**Data to process**:
────────────────────────────────────────

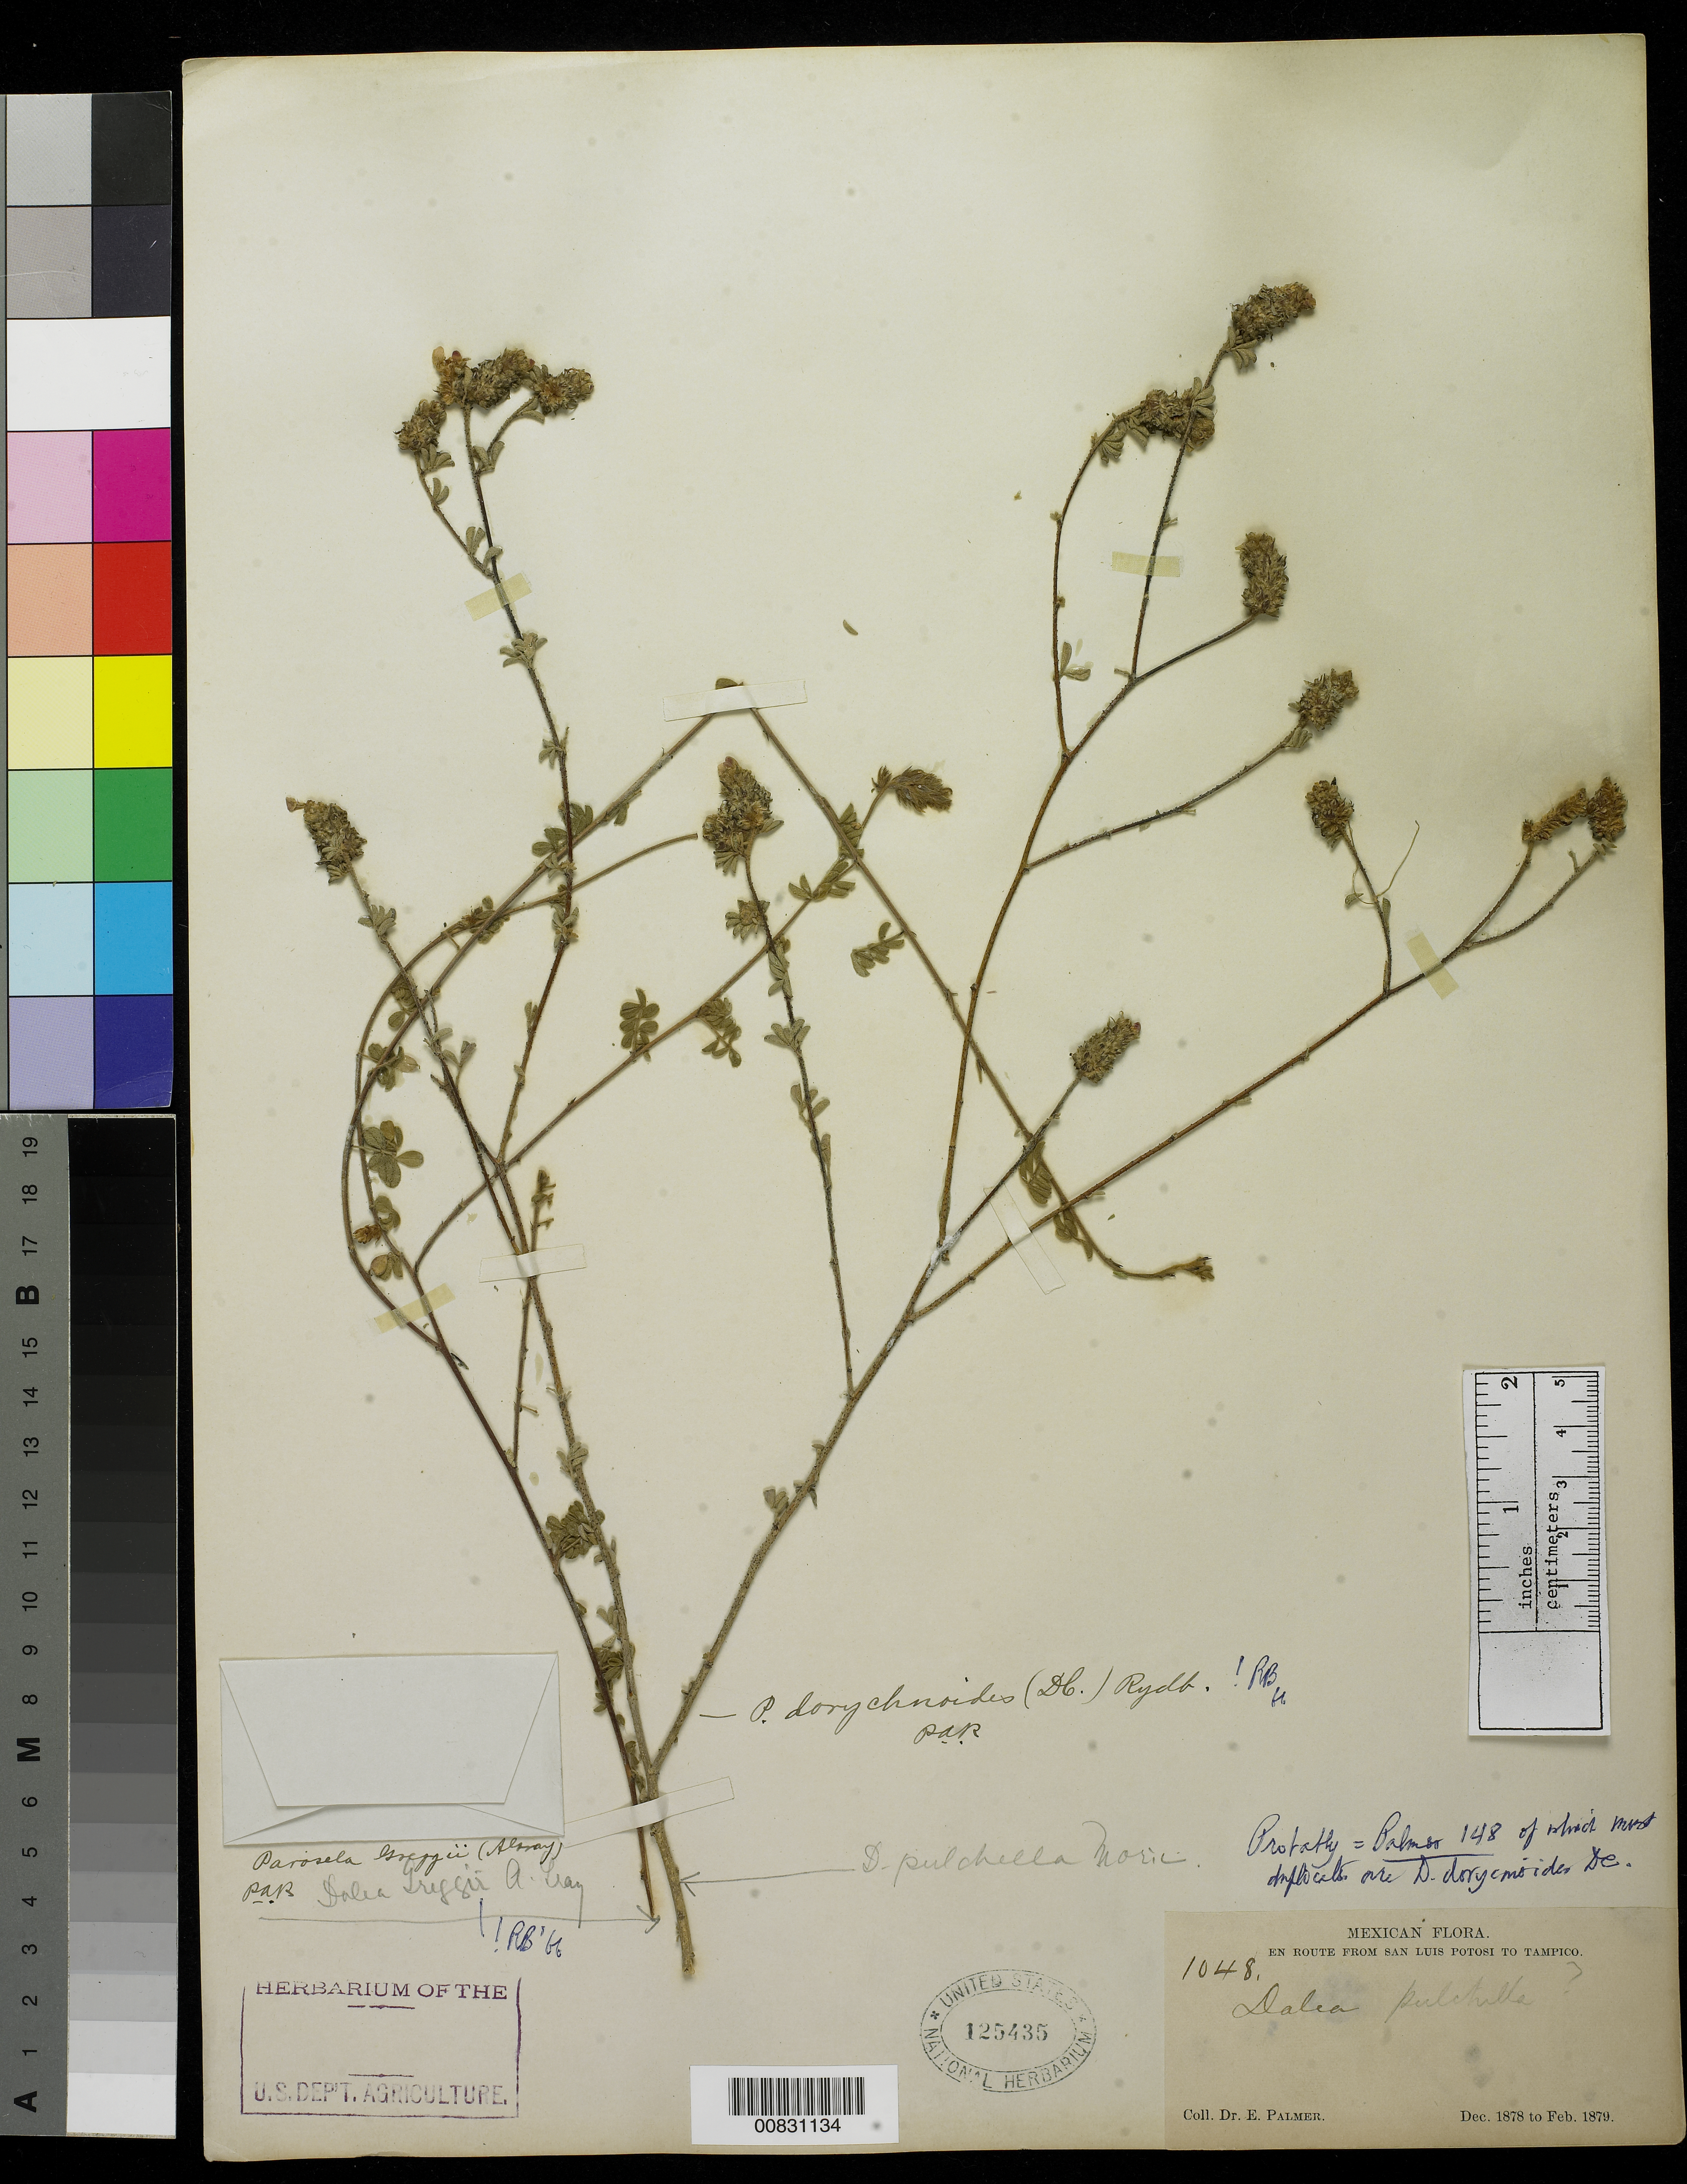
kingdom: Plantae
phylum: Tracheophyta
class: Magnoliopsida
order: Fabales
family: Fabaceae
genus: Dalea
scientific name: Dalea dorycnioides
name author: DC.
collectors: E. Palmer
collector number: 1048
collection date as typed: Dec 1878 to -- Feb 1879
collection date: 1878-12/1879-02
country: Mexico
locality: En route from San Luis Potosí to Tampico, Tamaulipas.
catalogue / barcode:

────────────────────────────────────────

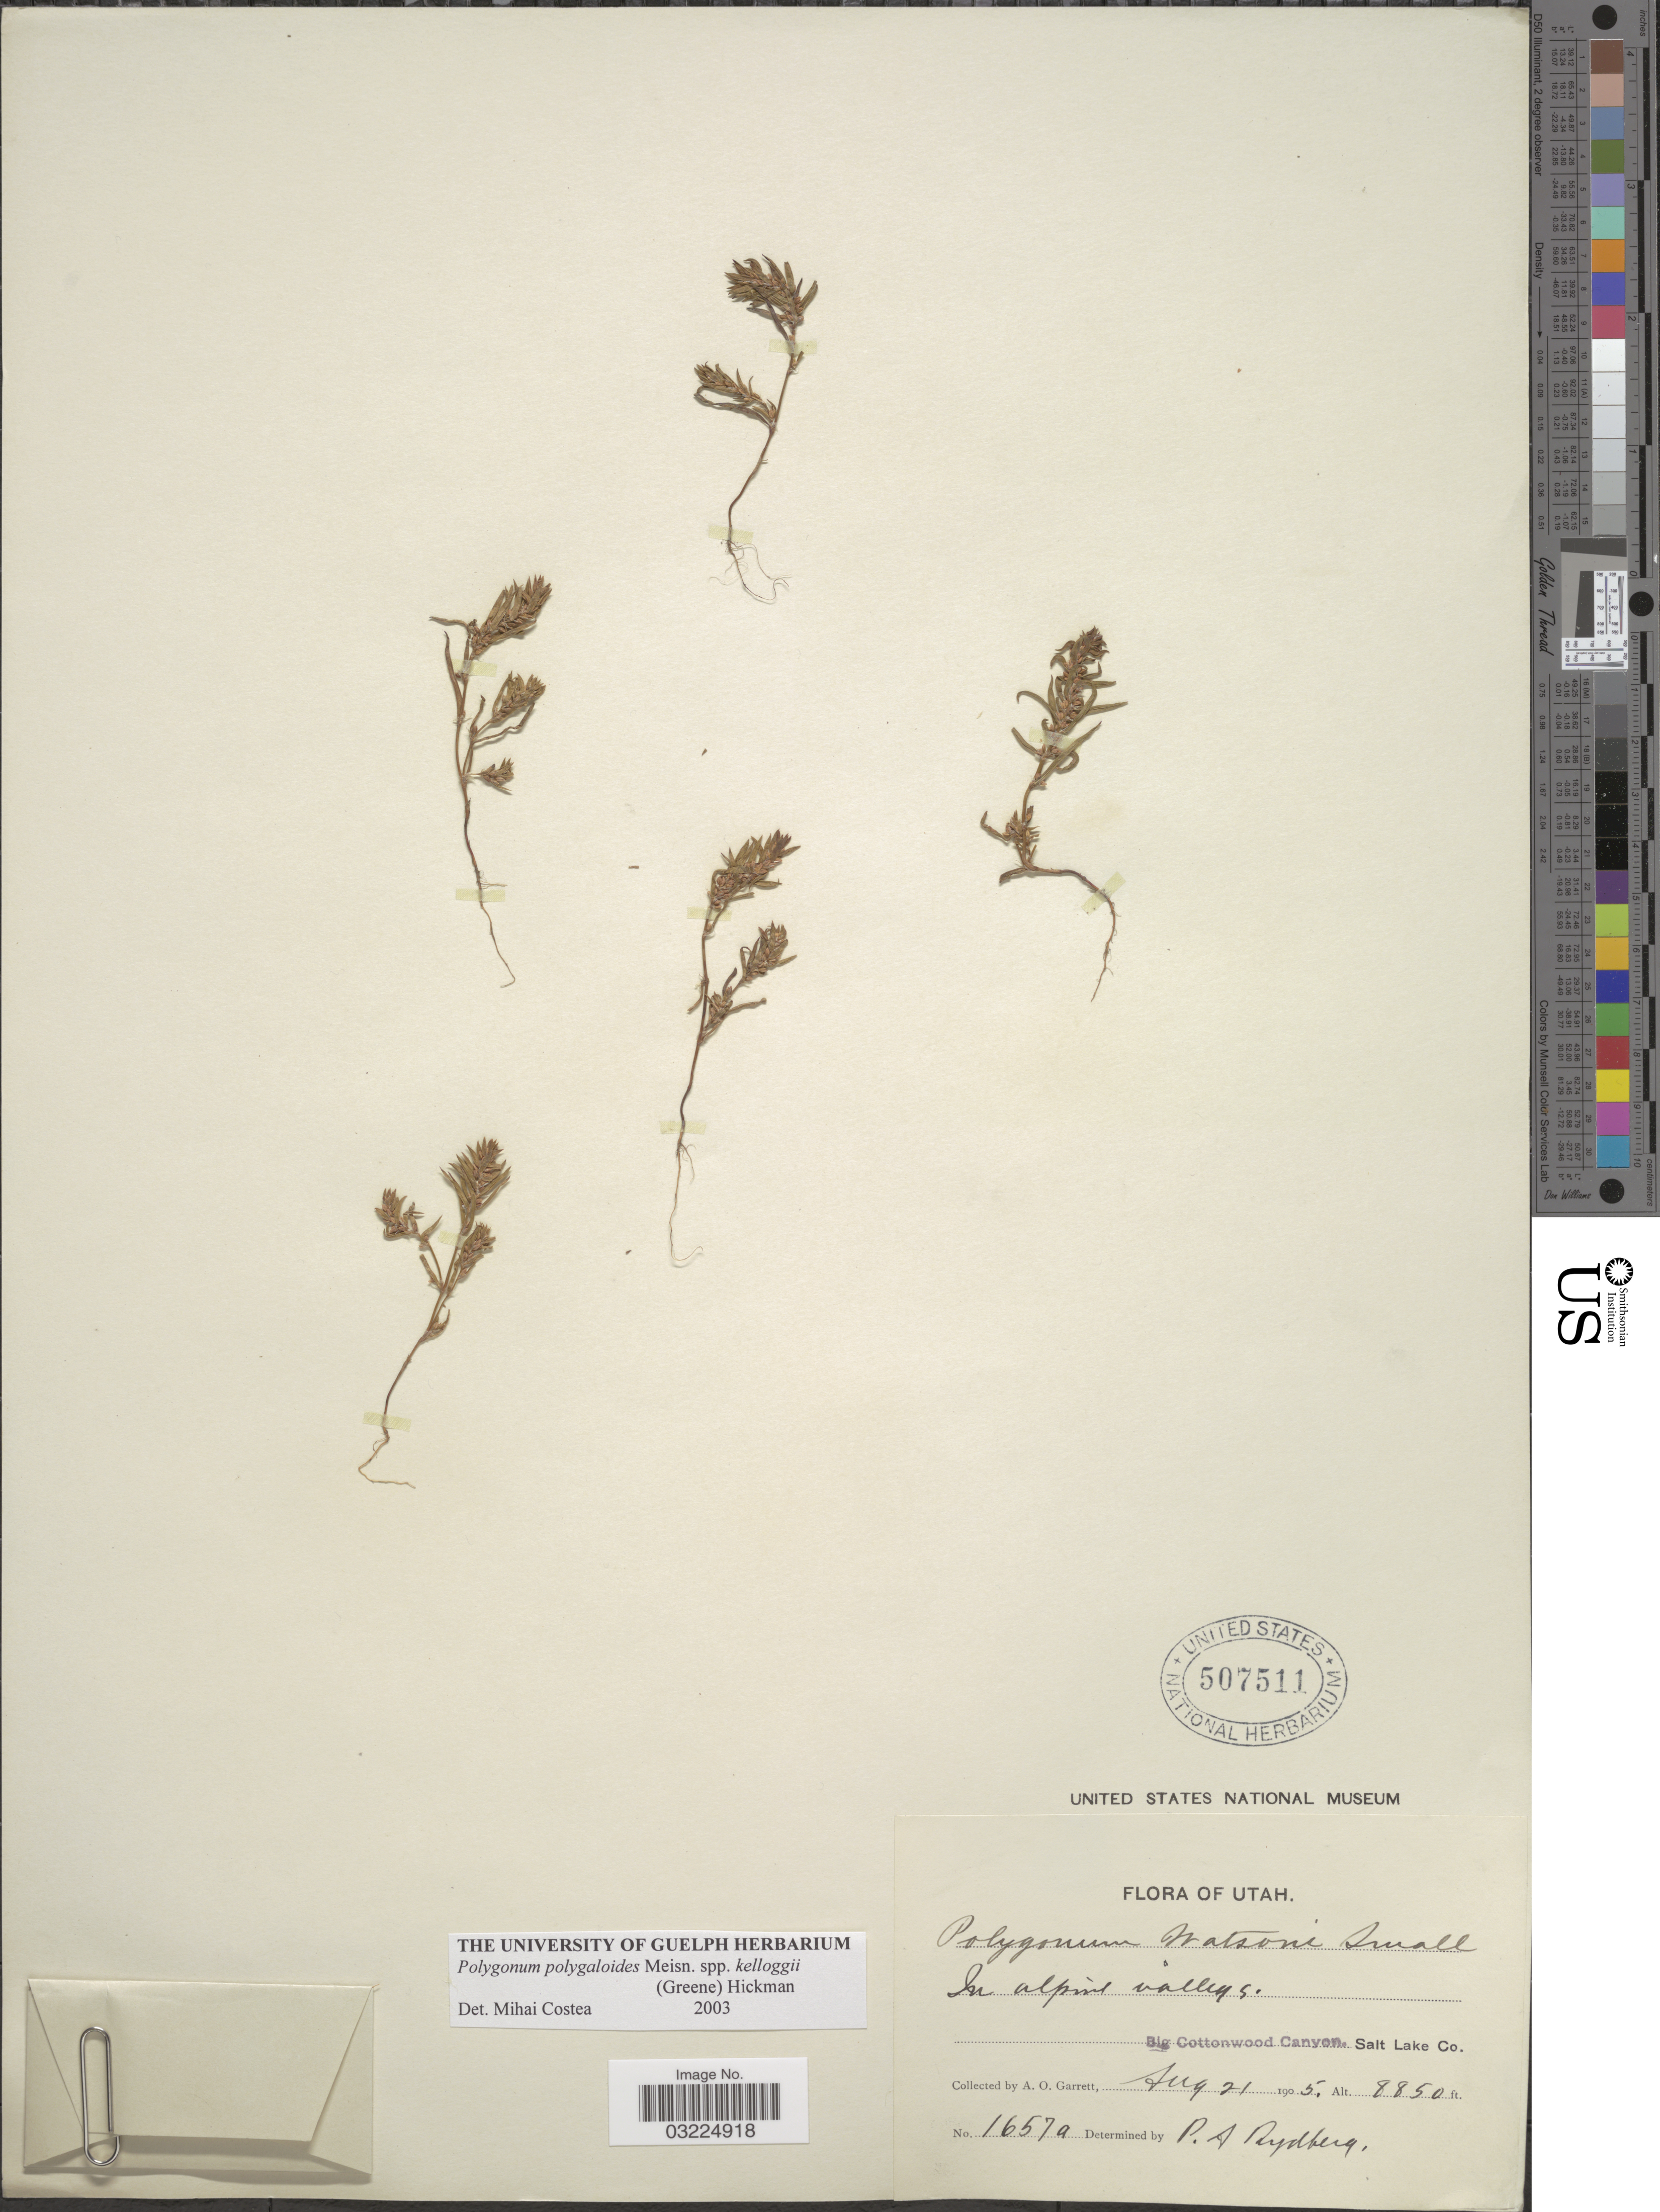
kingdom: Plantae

────────────────────────────────────────

**Task brief**:
Gather every line of the records above that contains the word "collection". Case counts.

**Full response**:
collection date as typed: Dec 1878 to -- Feb 1879
collection date: 1878-12/1879-02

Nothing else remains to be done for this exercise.